Many sign shops have embraced laser engraving as an outlet for their creativity. Not only do laser engravers work on a variety of materials, but they can create wonderful effects.
Golden, Colorado-based Epilog Laser began making laser engravers in 1988. The sign industry was pretty quick to adopt the tool because of its versatility. Now, 15 years later, the price of laser equipment has dropped drastically, making it fairly easy for small mom and pop shops to adopt the technology.
Laser engravers can be used on acrylics, plastics, metals, cork and wood, says James Stanaway, director of marketing for Epilog. The wide variety of substrates is fueling many creative techniques. Epilog features new ideas on its blog every week. Customers are encouraged to send in photos or descriptions of new sign projects or uses for their laser engravers.
Laser engravers can be used for cutting, etching and engraving.
“Laser engraving is deeper and has more depth to it,” says Eric Johnson, a sales consultant with Kern Laser Systems in Wadena, Minnesota. Laser etching just marks the surface of a sign. You can’t see depth to it, but laser etching creates a nice contrast, he says.
Johnson says that many people are turning to laser engravers as a cutting tool as well because CNC routers aren’t ideal for cutting metal and many sign makers work with metal, foam or just about any type of plastic.
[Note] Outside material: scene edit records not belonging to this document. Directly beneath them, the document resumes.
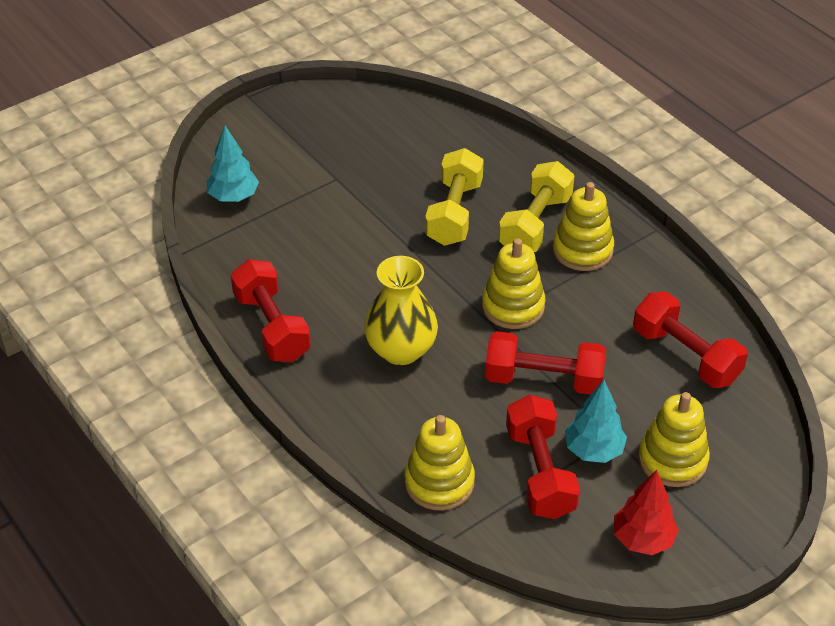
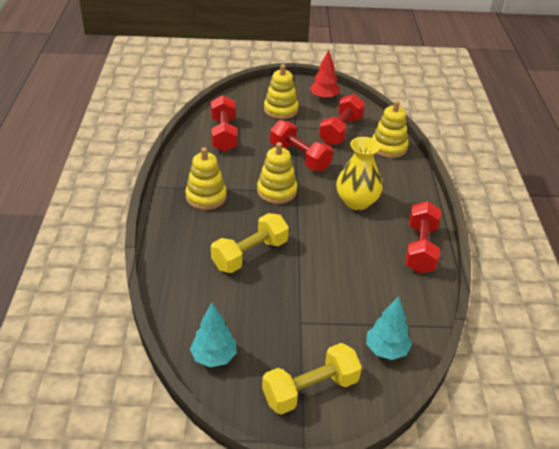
camera: 145 degrees left, 5 degrees down
(535, 224) = (212, 223): yellow dumbbell -> yellow dumbbell (310, 390)
(593, 450) = (309, 126): turquoise tree -> turquoise tree (214, 357)

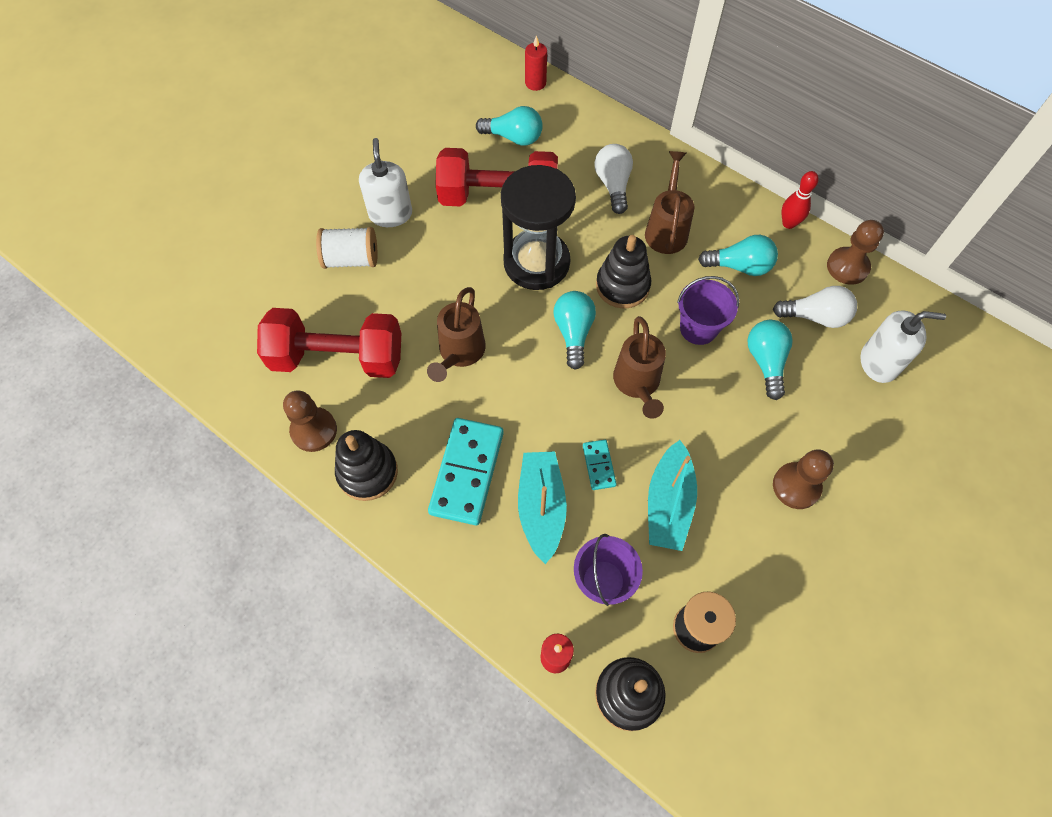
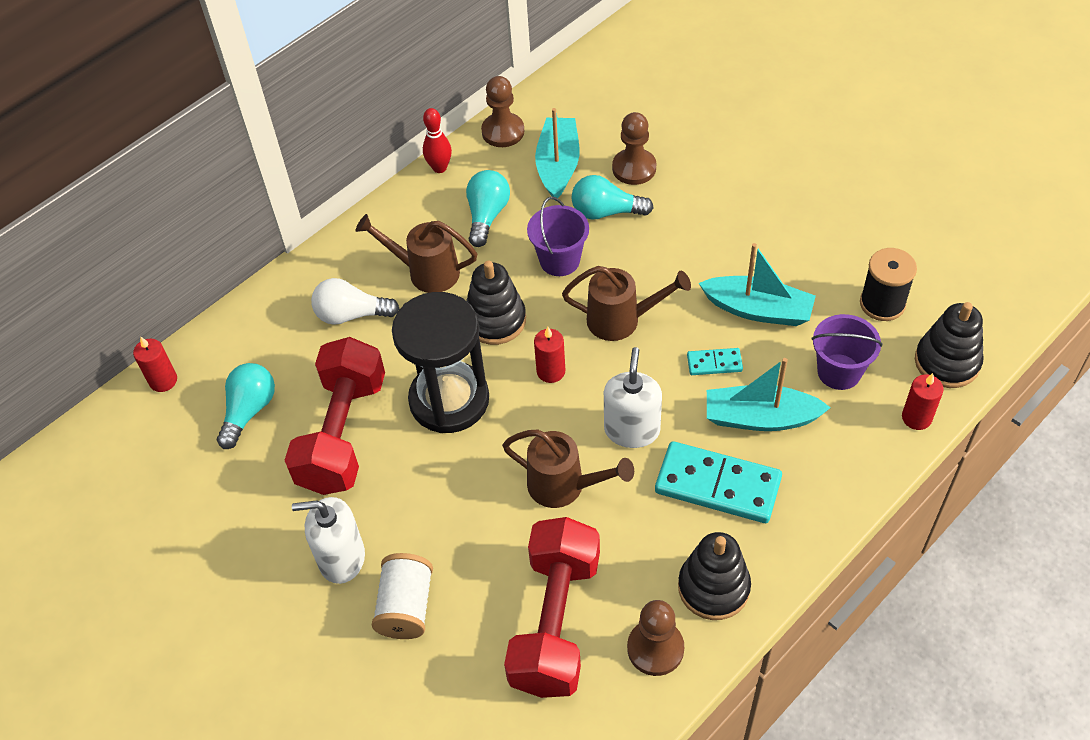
camera: 80 degrees left, 10 degrees down
(573, 333) = (551, 371): turquoise light bulb -> red candle
(796, 486) = (742, 210): brown pawn -> brown pawn (634, 168)
(815, 316) = (558, 166): white light bulb -> turquoise boat
(879, 363) = (616, 129): white soap dispenser -> white soap dispenser (632, 430)

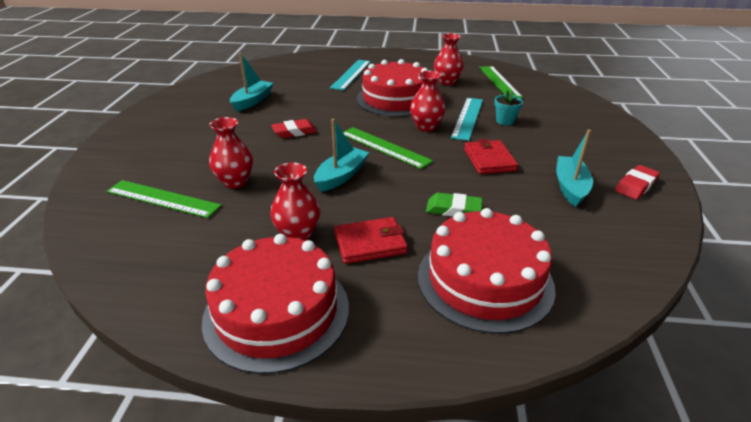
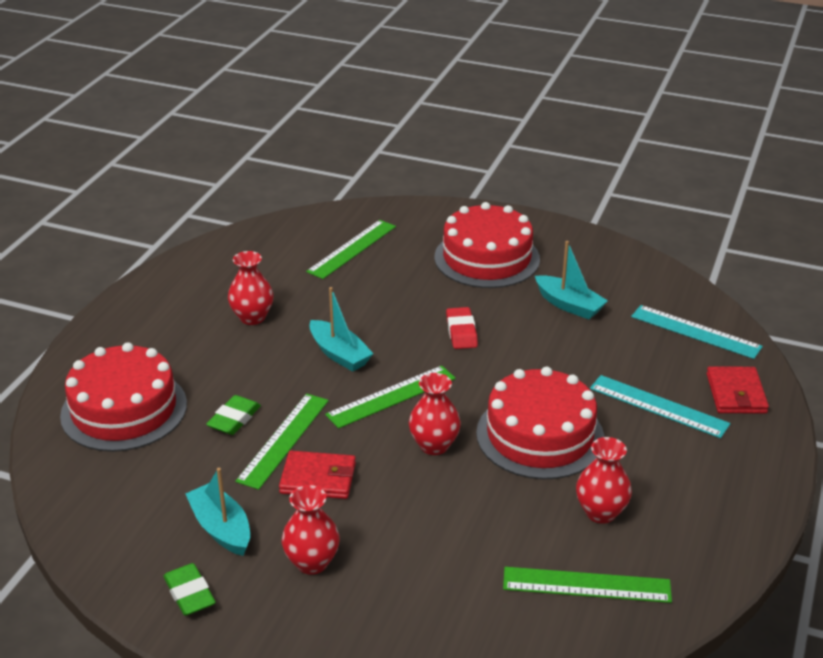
camera: 105 degrees right, 0 degrees up
(235, 182) = (362, 287): red vase -> red vase (312, 562)
(277, 312) = (165, 301): red cake -> red cake (487, 258)
(370, 243) = (214, 355): red wallet -> red wallet (736, 393)
(461, 181) = (283, 440): none -> green ruler
(467, 118) = (447, 495): turquoise ruler -> turquoise ruler (695, 332)
(505, 121) = (422, 534): turquoise flower pot -> none
(570, 187) = (221, 528): turquoise boat -> turquoise boat turned 150 degrees counterclockwise
(636, 186) = (189, 594): red eraser -> green eraser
Duets Direct by Gemini in Cannon Falls, Minnesota, recently started producing substrates for use in laser and rotary engraving. Gary Harder, director of the company, points out that all of the materials his company produces can be rotary engraved, but not all can be laser engraved. He recommends that shop owners who want to work with laser engravers buy acrylic.
The company produces many different colors of acrylic. Some are layered, with one color underneath and one on top, like red on white. When the material is engraved with a laser, the letters or designs stand out in white seen against the red background.
Acrylic also provides UV stability and can withstand harsh weather, Harder says, which makes it a good substrate for exterior and wayfinding signage.
“We see so many different creative and artistic ways people put signage together,” Harder says. “Architects, construction builders and building owners don’t just want a rectangle with letters, numbers and braille on it. They want to do branding, marketing with the building or company. They want to put their logo on every sign. That is very common to engrave a logo into the sign. It is really limitless in terms of being artistic,” Harder says.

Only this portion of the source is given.